Thanks. I understand now that my questions are to do with the tokenization,
rather with the spellchecking itself.
In applications like the Aspell demo for Windows in Delphi, aspell can leave
the tokenization to the calling application, which can pass the words, one at a
time, to aspell_speller_check - is that correct? So if I was writing my own
application to use aspell, I would not have a problem - I would just do the
tokenization myself.
But I see that there are procedures in aspell (in the CPI?), for instance,
aspell_document_checker_next_misspelling, which seems to accept a LINE of text
and tokenize it before testing the words. I suppose this may be how the
"aspell" command-line program does its tokenization, and probably also
applications like UltraEdit (which I use a lot) will avail themselves of it.
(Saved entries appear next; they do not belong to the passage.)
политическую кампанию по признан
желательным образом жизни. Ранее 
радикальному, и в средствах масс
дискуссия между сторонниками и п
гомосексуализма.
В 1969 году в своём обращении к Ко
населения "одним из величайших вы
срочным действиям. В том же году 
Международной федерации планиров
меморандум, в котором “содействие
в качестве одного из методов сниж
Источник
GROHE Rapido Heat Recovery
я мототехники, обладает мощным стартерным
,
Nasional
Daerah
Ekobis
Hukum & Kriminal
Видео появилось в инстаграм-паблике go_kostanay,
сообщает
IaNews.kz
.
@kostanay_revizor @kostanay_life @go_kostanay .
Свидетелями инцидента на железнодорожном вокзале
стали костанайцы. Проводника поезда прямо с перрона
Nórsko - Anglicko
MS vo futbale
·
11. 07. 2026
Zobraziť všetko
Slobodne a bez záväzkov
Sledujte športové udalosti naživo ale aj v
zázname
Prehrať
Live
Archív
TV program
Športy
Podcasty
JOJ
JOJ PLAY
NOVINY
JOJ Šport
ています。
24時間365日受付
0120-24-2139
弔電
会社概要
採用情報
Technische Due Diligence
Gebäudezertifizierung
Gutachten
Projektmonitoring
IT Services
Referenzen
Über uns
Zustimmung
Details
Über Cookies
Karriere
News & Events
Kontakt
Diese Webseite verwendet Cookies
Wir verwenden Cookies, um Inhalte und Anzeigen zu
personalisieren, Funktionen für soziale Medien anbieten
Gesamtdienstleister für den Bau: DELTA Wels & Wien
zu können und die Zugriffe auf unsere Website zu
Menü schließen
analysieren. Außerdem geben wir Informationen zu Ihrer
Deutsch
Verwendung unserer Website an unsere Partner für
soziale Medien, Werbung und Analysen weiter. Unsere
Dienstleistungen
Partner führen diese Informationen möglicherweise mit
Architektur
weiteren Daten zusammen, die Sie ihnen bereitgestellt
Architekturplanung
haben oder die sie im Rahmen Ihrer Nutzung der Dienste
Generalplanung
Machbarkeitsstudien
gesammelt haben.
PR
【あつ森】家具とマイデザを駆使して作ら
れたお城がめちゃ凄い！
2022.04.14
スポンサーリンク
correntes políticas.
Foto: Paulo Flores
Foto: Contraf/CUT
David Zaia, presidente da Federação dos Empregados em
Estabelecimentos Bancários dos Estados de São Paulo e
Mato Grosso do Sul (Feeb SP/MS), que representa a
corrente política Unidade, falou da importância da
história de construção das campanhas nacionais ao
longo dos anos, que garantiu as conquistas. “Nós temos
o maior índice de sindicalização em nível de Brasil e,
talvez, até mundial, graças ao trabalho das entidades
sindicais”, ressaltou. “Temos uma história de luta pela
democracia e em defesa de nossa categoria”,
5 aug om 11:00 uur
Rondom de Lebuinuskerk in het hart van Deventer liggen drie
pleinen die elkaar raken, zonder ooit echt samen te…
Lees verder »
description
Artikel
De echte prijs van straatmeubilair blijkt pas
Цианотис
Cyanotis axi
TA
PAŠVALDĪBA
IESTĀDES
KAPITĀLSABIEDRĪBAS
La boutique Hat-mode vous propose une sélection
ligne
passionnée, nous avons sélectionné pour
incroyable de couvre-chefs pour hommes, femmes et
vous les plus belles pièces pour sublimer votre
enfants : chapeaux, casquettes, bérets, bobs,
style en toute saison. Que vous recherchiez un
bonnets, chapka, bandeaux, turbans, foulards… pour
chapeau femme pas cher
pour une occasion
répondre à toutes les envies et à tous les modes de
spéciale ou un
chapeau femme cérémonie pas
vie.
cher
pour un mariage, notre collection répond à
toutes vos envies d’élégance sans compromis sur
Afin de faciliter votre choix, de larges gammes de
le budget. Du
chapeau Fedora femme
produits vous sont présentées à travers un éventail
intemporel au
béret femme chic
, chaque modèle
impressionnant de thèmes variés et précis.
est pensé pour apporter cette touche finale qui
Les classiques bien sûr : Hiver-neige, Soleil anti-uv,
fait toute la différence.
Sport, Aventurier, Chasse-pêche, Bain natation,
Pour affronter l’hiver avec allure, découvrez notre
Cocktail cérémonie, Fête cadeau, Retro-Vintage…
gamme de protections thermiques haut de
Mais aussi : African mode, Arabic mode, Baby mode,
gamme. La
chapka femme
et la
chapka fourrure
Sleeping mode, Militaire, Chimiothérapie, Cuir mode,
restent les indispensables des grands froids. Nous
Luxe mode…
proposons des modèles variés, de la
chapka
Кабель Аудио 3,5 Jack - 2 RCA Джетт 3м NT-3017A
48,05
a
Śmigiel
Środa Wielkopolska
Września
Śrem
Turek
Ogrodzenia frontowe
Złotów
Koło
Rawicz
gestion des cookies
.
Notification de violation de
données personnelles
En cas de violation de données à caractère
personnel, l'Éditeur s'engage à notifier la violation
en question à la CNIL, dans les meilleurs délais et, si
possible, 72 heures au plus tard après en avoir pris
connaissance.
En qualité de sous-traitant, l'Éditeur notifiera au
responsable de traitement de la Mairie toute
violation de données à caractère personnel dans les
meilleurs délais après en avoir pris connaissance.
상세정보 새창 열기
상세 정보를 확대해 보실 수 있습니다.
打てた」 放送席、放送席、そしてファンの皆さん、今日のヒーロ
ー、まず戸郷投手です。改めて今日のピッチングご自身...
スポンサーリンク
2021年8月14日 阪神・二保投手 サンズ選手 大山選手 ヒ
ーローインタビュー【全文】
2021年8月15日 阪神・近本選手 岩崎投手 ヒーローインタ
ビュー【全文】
I'm not a C programmer, but if I knew where to look in the aspell source, I
could try and see how difficult it would be to modify the tokenization there to
treat apostrophe and hyphen as I want to, either in response to a command-line
option, or even automatically, by looking at the special status of these
characters in the relevant dictionary. For the apostrophe, there must already
be code to keep a word-internal apostrophe, while removing a word-marginal one.
The modification would be to keep the apostrophe in any position. For the
hyphen, the modification would be to check the whole word first; and, if not
found, then the present default of checking the parts would be applied.
Does it sound feasible? Any hints?
Ciarán Ó Duibhín.